MANILA - The Court of Appeals (CA) has affirmed its earlier ruling dismissing insider trading charges against former trade minister and business tycoon Roberto Ongpin over shares of Philex Mining Corporation in 2009.
In a five-page resolution dated July 2, penned by Associate Justice Ma. Luisa Quijano-Padilla, the appellate court’s Special 13th Division denied the motion for reconsideration filed by the Enforcement and Investor Protection Department (EIPD) of the Securities and Exchange Commission (SEC) that sought a reversal of its December 1, 2017 decision absolving Ongpin of the charges.
The December 2017 decision reversed the SEC’s July 8, 2016 ruling that found Ongpin liable for 174 counts of insider trading under Section 27.1 of the Securities Regulation Code, and ordered him to pay a P174-million fine (P1 million per count), 10 times higher than the P17.4 million recommended by the SEC-EIPD.
In its motion, the SEC argued that the appellate court is bound by its findings.
The CA disagreed as it stressed that only “findings of fact” of quasi-judicial bodies, not their conclusions, are binding upon the court, under Section 10, Rule 43 of the Rules of Court.
“This Court is therefore not bound by the legal conclusions of the former owing to the inherent duty of courts of law to determine legal issues and settle actual controversies,” the resolution stated.
The appellate court further said the arguments the SEC raised in its plea “are mere rehash” of those it already raised in its petition.
“This Court is therefore not convinced that a modification of our ruling is warranted.”
The state regulator found Ongpin to have benefited and profited from insider or material non-public information, stemming from his purchase of additional Philex shares ahead of a Dec. 1, 2009 deal with Hong Kong-based First Pacific Co. Ltd. for the latter's buying into Philex.
The commission pointed out that he "was able to consolidate the required number of shares, supplementing his block of shares with the shares brought from the open market, sold them to the subsidiary of First Pacific at the privately agreed price of P21 per share, thereafter giving the First Pacific group control over Philex."
Ongpin, however, maintained that the SEC failed to prove its case against him and that the 3-year prescriptive period to administratively charge him had already lapsed.
He further argued that the SEC-EIPD only issued a show cause order against him in November 2014.

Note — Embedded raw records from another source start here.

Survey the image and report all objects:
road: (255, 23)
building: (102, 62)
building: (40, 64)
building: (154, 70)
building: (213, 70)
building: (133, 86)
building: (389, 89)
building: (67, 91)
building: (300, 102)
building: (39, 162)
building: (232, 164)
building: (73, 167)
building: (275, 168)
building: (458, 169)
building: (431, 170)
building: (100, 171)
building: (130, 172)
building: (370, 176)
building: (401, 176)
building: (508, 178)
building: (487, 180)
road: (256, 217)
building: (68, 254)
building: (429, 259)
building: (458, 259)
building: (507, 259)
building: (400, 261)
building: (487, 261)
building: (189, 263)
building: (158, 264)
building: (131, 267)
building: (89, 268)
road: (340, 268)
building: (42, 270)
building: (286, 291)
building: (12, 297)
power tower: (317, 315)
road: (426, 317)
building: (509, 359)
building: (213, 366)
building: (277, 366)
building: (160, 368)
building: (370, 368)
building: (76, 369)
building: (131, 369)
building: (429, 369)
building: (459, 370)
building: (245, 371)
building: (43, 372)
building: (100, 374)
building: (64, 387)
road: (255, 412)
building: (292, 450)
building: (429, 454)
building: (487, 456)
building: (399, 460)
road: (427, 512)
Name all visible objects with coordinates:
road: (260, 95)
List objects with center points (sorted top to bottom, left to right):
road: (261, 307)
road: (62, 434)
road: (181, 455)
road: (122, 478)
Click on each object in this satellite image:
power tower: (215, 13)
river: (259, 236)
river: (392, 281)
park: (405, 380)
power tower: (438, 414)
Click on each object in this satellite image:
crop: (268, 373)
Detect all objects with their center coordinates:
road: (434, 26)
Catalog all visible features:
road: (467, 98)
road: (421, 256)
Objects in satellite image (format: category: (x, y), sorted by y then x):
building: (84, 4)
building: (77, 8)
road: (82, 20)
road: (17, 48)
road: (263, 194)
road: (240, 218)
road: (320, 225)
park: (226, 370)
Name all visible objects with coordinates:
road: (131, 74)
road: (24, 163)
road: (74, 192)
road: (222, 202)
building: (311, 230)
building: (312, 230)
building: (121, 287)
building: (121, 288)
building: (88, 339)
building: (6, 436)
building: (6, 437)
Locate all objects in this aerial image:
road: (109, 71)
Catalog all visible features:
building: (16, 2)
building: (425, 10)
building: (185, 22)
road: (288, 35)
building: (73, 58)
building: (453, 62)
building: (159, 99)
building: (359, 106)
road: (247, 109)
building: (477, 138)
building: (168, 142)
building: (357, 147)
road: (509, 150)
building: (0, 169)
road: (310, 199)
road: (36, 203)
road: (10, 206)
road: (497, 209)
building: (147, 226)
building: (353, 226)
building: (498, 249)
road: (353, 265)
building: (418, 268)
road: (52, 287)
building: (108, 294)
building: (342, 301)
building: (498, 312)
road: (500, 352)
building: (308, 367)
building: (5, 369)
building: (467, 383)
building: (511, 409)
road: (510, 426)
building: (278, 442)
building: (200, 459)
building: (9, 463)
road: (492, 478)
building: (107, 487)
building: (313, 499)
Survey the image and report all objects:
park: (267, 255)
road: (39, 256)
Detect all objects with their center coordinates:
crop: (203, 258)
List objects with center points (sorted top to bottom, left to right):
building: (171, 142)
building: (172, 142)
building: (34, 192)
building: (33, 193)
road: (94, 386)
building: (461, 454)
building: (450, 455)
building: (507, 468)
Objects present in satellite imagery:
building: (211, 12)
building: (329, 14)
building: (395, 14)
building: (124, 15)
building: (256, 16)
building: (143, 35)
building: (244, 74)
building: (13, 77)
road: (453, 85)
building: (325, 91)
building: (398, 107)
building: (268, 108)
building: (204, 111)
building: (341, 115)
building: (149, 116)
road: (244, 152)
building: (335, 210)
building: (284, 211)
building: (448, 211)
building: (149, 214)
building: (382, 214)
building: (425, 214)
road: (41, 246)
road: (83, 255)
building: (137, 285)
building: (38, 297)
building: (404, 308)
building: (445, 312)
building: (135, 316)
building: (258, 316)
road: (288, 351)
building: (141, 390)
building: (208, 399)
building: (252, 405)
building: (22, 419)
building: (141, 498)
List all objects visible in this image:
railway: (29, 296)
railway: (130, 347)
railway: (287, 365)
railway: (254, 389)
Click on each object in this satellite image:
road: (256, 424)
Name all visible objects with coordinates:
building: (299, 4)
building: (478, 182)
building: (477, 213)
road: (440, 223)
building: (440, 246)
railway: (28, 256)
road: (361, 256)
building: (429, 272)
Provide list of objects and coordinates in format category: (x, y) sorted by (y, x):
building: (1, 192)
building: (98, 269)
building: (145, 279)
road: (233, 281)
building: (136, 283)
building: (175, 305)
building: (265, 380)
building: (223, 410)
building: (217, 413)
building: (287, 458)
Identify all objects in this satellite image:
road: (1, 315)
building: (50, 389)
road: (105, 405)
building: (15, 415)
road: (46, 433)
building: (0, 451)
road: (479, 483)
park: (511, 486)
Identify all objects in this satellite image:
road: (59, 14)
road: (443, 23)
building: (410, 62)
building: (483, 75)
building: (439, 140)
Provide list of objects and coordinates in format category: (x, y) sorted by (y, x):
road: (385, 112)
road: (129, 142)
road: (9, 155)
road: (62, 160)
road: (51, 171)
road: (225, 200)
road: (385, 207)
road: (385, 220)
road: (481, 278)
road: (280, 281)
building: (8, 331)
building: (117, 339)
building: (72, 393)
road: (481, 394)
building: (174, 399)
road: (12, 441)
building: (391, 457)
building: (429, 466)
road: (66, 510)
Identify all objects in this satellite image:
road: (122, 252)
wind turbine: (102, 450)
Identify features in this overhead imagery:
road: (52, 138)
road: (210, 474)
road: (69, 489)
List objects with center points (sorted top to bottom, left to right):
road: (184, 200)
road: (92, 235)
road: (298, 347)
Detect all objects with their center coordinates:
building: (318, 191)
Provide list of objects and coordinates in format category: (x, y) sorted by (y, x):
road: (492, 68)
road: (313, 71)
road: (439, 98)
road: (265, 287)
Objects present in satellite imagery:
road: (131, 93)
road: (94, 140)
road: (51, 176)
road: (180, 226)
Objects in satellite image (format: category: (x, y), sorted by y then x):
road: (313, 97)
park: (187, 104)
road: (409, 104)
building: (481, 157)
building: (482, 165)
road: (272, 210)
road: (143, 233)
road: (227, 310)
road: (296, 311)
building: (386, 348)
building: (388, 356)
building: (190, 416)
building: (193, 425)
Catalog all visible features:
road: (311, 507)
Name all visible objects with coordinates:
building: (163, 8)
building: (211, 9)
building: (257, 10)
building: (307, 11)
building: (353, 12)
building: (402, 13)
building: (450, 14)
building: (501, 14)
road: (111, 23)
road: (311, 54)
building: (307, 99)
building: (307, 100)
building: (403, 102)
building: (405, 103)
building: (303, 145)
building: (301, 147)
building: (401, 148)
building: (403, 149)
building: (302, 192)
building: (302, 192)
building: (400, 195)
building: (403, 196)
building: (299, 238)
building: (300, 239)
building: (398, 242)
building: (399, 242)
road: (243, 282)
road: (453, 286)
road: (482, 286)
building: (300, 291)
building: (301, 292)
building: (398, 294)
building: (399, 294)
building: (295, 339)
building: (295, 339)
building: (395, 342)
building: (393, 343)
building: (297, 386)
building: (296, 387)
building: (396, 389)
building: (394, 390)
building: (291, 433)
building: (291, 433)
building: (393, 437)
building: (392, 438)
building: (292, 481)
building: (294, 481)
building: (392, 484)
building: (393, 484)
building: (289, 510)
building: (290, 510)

The appellate court halted the implementation of the fine through a 60-day temporary restraining order in favor of Ongpin, taking into consideration another penalty imposed by the corporate regulator disqualifying him from being an officer or member of the Board of Directors of any publicly listed firm.
The CA subsequently issued a writ of preliminary injunction which stayed the implementation of the fine until the petition is resolved.